**Work to be completed**
Repeat, exactly as written, all of the entries, but not their pictures.

>>>

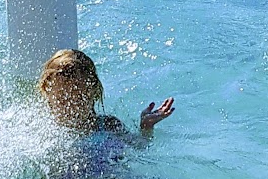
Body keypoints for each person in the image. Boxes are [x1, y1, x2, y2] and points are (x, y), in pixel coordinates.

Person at [37, 48, 173, 144]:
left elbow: (139, 146)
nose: (71, 106)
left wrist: (146, 127)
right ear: (48, 96)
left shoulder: (109, 126)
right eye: (62, 99)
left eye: (79, 98)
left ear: (94, 93)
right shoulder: (43, 136)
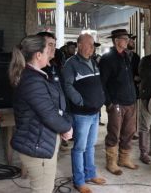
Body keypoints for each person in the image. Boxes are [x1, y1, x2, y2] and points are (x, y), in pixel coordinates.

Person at [9, 35, 73, 193]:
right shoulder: (32, 80)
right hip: (38, 145)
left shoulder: (34, 75)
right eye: (47, 50)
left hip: (41, 141)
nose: (50, 53)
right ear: (38, 55)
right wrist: (66, 128)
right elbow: (48, 113)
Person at [62, 33, 106, 193]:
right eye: (89, 44)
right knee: (79, 147)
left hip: (94, 113)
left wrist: (100, 99)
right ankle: (79, 181)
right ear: (79, 45)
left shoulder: (93, 62)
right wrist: (80, 101)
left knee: (90, 146)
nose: (92, 48)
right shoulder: (71, 64)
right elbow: (67, 86)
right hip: (81, 114)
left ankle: (91, 174)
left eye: (93, 45)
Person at [99, 29, 138, 175]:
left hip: (130, 101)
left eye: (128, 38)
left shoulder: (126, 56)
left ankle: (124, 159)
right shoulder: (107, 59)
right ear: (116, 41)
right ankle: (111, 162)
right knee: (114, 133)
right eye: (125, 38)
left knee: (129, 132)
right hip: (116, 103)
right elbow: (102, 83)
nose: (128, 41)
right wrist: (109, 102)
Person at [126, 35, 141, 140]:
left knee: (132, 112)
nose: (133, 42)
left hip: (133, 88)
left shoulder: (136, 56)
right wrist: (132, 77)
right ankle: (121, 134)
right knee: (121, 114)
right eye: (131, 41)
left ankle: (132, 132)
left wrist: (140, 77)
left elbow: (138, 71)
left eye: (134, 41)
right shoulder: (118, 55)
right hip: (121, 88)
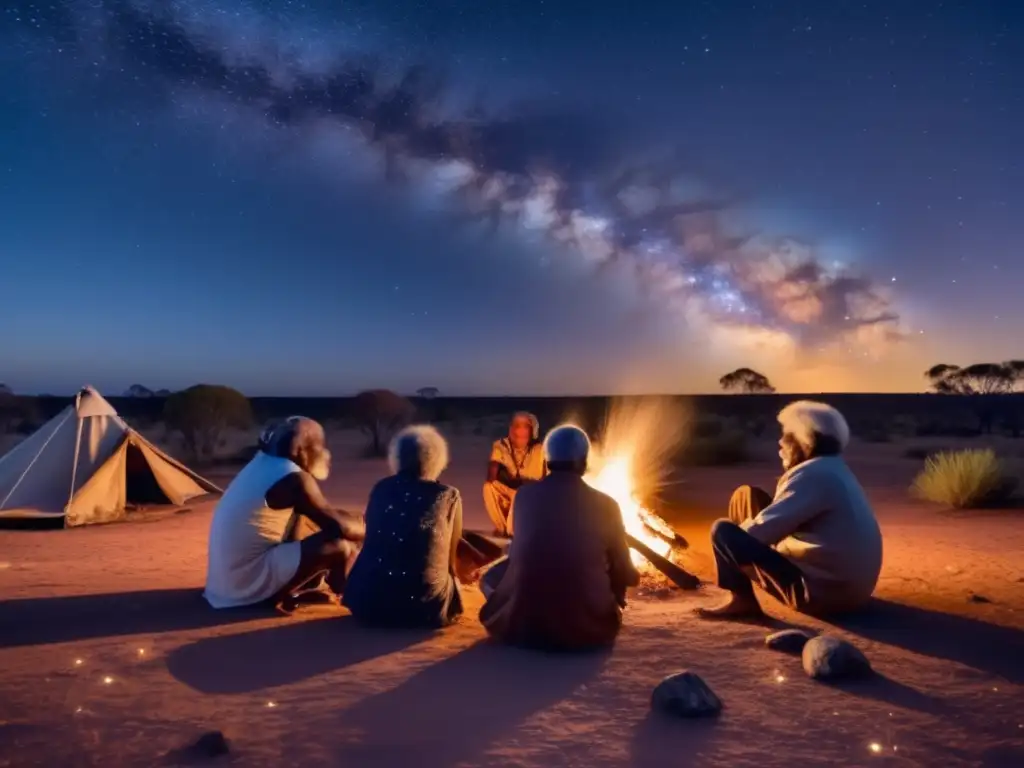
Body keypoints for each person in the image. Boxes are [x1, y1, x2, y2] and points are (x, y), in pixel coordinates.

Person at [696, 400, 883, 621]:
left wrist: (733, 547)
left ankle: (742, 603)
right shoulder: (834, 468)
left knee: (722, 530)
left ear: (804, 441)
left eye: (787, 436)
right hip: (853, 590)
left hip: (823, 596)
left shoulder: (812, 475)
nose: (780, 443)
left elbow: (757, 533)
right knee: (747, 496)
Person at [479, 424, 640, 652]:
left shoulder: (524, 496)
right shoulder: (608, 505)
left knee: (489, 578)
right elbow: (628, 574)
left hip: (526, 627)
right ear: (585, 461)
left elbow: (521, 551)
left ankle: (516, 611)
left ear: (547, 459)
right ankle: (594, 612)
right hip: (589, 631)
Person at [204, 416, 365, 613]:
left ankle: (311, 585)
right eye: (319, 446)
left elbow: (326, 514)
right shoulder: (293, 478)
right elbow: (339, 527)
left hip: (225, 585)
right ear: (300, 450)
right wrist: (372, 525)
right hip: (244, 588)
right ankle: (350, 593)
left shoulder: (261, 466)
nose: (324, 453)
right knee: (339, 546)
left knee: (311, 525)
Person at [343, 424, 465, 628]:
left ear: (397, 457)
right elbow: (452, 552)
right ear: (438, 458)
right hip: (425, 610)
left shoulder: (381, 488)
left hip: (369, 604)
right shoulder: (448, 495)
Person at [482, 411, 545, 537]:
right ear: (511, 429)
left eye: (525, 427)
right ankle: (503, 530)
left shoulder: (541, 449)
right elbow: (491, 477)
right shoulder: (501, 446)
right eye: (517, 426)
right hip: (510, 492)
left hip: (532, 496)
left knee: (519, 494)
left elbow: (548, 481)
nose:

<<<

**Result of this task**
Body keypoints for each person in the image. Boxes are [x1, y1, x2, y2] and points are (x, y), in pixel coordinates.

Person at [37, 48, 173, 144]:
left elbow: (139, 146)
nose: (71, 106)
left wrist: (146, 127)
right ear: (48, 96)
left shoulder: (109, 126)
right eye: (62, 99)
left eye: (79, 98)
left ear: (94, 93)
right shoulder: (43, 136)
Body keypoints for each person in the image. Boxes are [x1, y1, x2, y2] and points are (x, y), in pixel coordinates.

Person at [9, 35, 73, 193]:
right shoulder: (32, 80)
right hip: (38, 145)
left shoulder: (34, 75)
right eye: (47, 50)
left hip: (41, 141)
nose: (50, 53)
right ear: (38, 55)
right wrist: (66, 128)
right elbow: (48, 113)
Person at [62, 33, 106, 193]:
right eye: (89, 44)
right knee: (79, 147)
left hip: (94, 113)
left wrist: (100, 99)
right ankle: (79, 181)
right ear: (79, 45)
left shoulder: (93, 62)
right wrist: (80, 101)
left knee: (90, 146)
nose: (92, 48)
right shoulder: (71, 64)
right elbow: (67, 86)
right hip: (81, 114)
left ankle: (91, 174)
left eye: (93, 45)
Person at [99, 29, 138, 175]:
left hip: (130, 101)
left eye: (128, 38)
left shoulder: (126, 56)
left ankle: (124, 159)
right shoulder: (107, 59)
right ear: (116, 41)
right ankle: (111, 162)
right knee: (114, 133)
right eye: (125, 38)
left knee: (129, 132)
right hip: (116, 103)
right elbow: (102, 83)
nose: (128, 41)
right wrist: (109, 102)
Person at [126, 35, 141, 140]:
left knee: (132, 112)
nose: (133, 42)
left hip: (133, 88)
left shoulder: (136, 56)
right wrist: (132, 77)
right ankle: (121, 134)
right knee: (121, 114)
right eye: (131, 41)
left ankle: (132, 132)
left wrist: (140, 77)
left elbow: (138, 71)
left eye: (134, 41)
right shoulder: (118, 55)
right hip: (121, 88)
Body keypoints for each person in the image. Boxes are [x1, y1, x2, y2] and points are (x, y), in pixel coordinates.

Person at [696, 400, 883, 621]:
left wrist: (733, 547)
left ankle: (742, 603)
right shoulder: (834, 468)
left knee: (722, 530)
left ear: (804, 441)
left eye: (787, 436)
right hip: (853, 590)
left hip: (823, 596)
left shoulder: (812, 475)
nose: (780, 443)
left elbow: (757, 533)
right knee: (747, 496)
Person at [479, 424, 640, 652]:
left shoulder: (524, 496)
right shoulder: (608, 505)
left knee: (489, 578)
right elbow: (628, 574)
left hip: (526, 627)
right ear: (585, 461)
left elbow: (521, 551)
left ankle: (516, 611)
left ear: (547, 459)
right ankle: (594, 612)
right hip: (589, 631)
Person at [204, 416, 365, 613]:
left ankle: (311, 585)
right eye: (319, 446)
left elbow: (326, 514)
right shoulder: (293, 478)
right elbow: (339, 527)
left hip: (225, 585)
right ear: (300, 450)
right wrist: (372, 525)
right hip: (244, 588)
right ankle: (350, 593)
left shoulder: (261, 466)
nose: (324, 453)
right knee: (339, 546)
left knee: (311, 525)
Person at [343, 424, 465, 628]:
left ear: (397, 457)
right elbow: (452, 552)
right ear: (438, 458)
right hip: (425, 610)
left shoulder: (381, 488)
left hip: (369, 604)
right shoulder: (448, 495)
Person at [482, 411, 545, 537]:
right ear: (511, 429)
left eye: (525, 427)
right ankle: (503, 530)
left shoulder: (541, 449)
right elbow: (491, 477)
right shoulder: (501, 446)
right eye: (517, 426)
right hip: (510, 492)
left hip: (532, 496)
left knee: (519, 494)
left elbow: (548, 481)
nose:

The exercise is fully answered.